Students are told to get experience, build resumes, and stay involved. But when that work is unpaid, it creates a quiet divide between who can afford to take on opportunities and who cannot.

If time is money, then unpaid internships and school roles are asking students to work for free. Not everyone has that kind of flexibility.


💼 The Reality of “Experience”

Internships, leadership roles, and student ambassador programs often expect time, energy, and full commitment. But what happens when students also need to work a part-time job?

Many students:

  • Skip unpaid internships because they cannot afford the hours

  • Choose jobs that pay instead of ones that align with their goals

  • Take on both and get burned out trying to balance everything

This is not about laziness. It is about access.
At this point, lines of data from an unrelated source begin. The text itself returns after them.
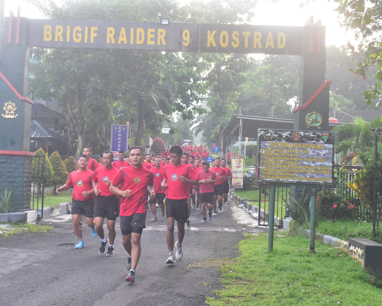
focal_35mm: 58
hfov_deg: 32.5
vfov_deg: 26.2
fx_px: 656
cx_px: 181
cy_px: 153
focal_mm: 34
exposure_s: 1/160
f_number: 8
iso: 1250
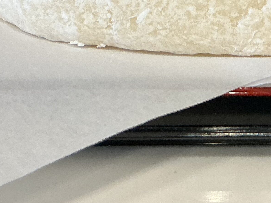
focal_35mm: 99
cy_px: -115
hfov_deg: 19.7
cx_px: 207
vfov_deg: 13.9
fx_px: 775
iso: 64
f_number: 1.8
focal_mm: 3
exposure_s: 1/120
💸 Why Unpaid Roles Are a Barrier

When school districts or nonprofits offer unpaid student roles, it often favors students with financial support. Those without it are left behind or forced to pick between money and opportunity.

This gap affects college applications, professional connections, and long-term confidence. Experience should not depend on who can afford to take the hit.


🔍 What Fair Compensation Could Look Like

  • Pay students minimum wage or offer stipends for school-based work

  • Provide free transportation, meals, or tech for unpaid internships

  • Offer community service or class credit that actually counts

  • Create paid peer mentor or ambassador roles in schools

Supporting students means respecting their time. That includes how we value their contributions.


💬 Final Thoughts

Telling students to take every opportunity is not realistic when those opportunities only exist for people with extra time or extra money.

If we want everyone to grow, we have to make growth affordable.